TO DO: In each item, replace "民営化" with "民間委託" wherever it occurs and return the text otherwise unchanged, leaving out the pictures.

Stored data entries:

# # # # #

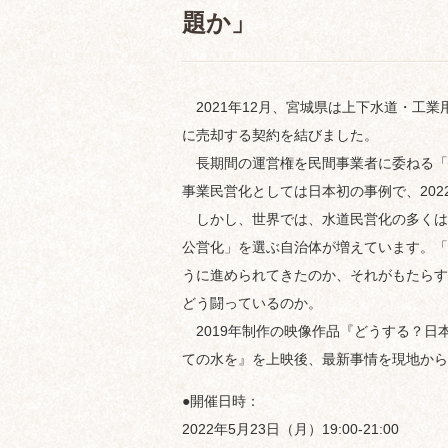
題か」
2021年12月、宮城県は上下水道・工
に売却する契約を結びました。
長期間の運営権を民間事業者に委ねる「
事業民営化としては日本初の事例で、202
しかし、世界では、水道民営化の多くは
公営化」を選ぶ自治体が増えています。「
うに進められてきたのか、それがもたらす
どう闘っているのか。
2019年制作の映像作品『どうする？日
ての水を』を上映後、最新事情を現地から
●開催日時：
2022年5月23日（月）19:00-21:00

# # # # #

EXERCISE SOLUTION:
題か」
2021年12月、宮城県は上下水道・工
に売却する契約を結びました。
長期間の運営権を民間事業者に委ねる「
事業民間委託としては日本初の事例で、202
しかし、世界では、水道民間委託の多くは
公営化」を選ぶ自治体が増えています。「
うに進められてきたのか、それがもたらす
どう闘っているのか。
2019年制作の映像作品『どうする？日
ての水を』を上映後、最新事情を現地から
●開催日時：
2022年5月23日（月）19:00-21:00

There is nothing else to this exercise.